Mohandas Karamchand Gandhi débarque jeune homme en 1893 à Durban, dans le KwaZulu-Natal (sud-est), province qui abrite encore l'une des plus grandes communautés indiennes hors d'Inde. Le maître à penser, dont l'héritage en Afrique a parfois été controversé, travaille alors pour le compte d'un cabinet d'avocats.
A l'époque, les colons britanniques font venir des centaines de milliers d'Indiens principalement pour servir de main-d'oeuvre dans les champs de canne à sucre. Mais une petite élite éduquée réussit dans le commerce et les professions libérales.
Timide, pris par le trac au tribunal et pas particulièrement engagé, Gandhi passe une vingtaine d'années dans le pays (1893-1915), où il atteint une maturité politique en se dressant contre les lois de l'apartheid restreignant l'immigration indienne.
"Le cours de sa vie a changé ici", raconte à l'AFP sa petite-fille. Et il a laissé une trace, le héros de la lutte contre le régime raciste, Nelson Mandela, se réclamant ouvertement pendant un temps de la philosophie gandhienne.

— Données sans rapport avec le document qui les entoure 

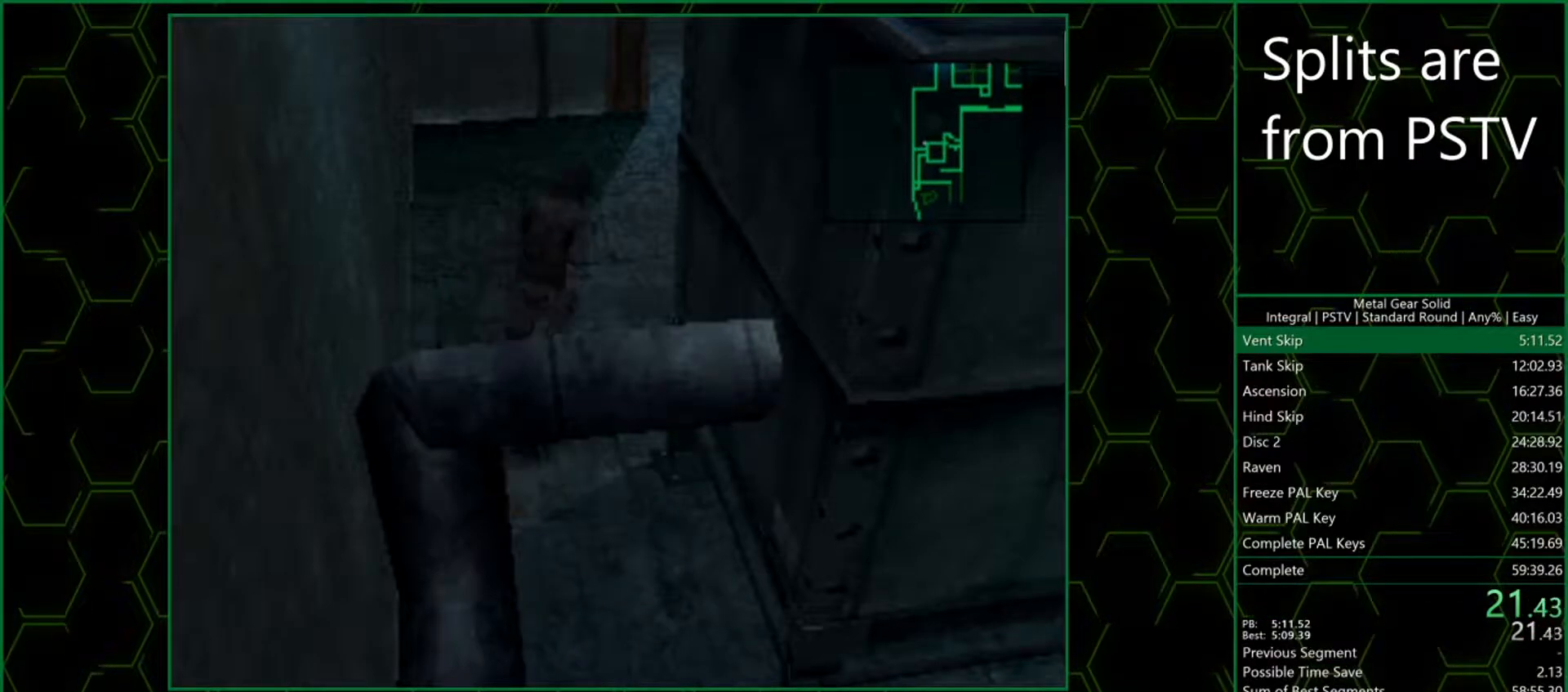
{"buttons": [], "left_stick": "up-right", "events": []}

Son ancienne maison à Phoenix, à 25 km de Durban, a été transformée en musée.
Mais plus de 70 ans après sa mort, l'argent manque pour garder le bâtiment en état.
Le musée raconte son parcours intellectuel, ses réflexions sur la race, les femmes, la science, explique Ela Gandhi. "Si nous laissons les lieux se délabrer, il (Gandhi) finira oublié", regrette celle qui a siégé au Parlement du temps de Mandela.
- Raciste ? -
Jusqu'à l'année dernière, la fondation qu'elle préside recevait des fonds de la municipalité de Durban. Mais les aides ont été coupées et l'argent manque désormais, notamment pour remédier aux fenêtres éventrées. Contactée par l'AFP, la municipalité n'a pas donné suite.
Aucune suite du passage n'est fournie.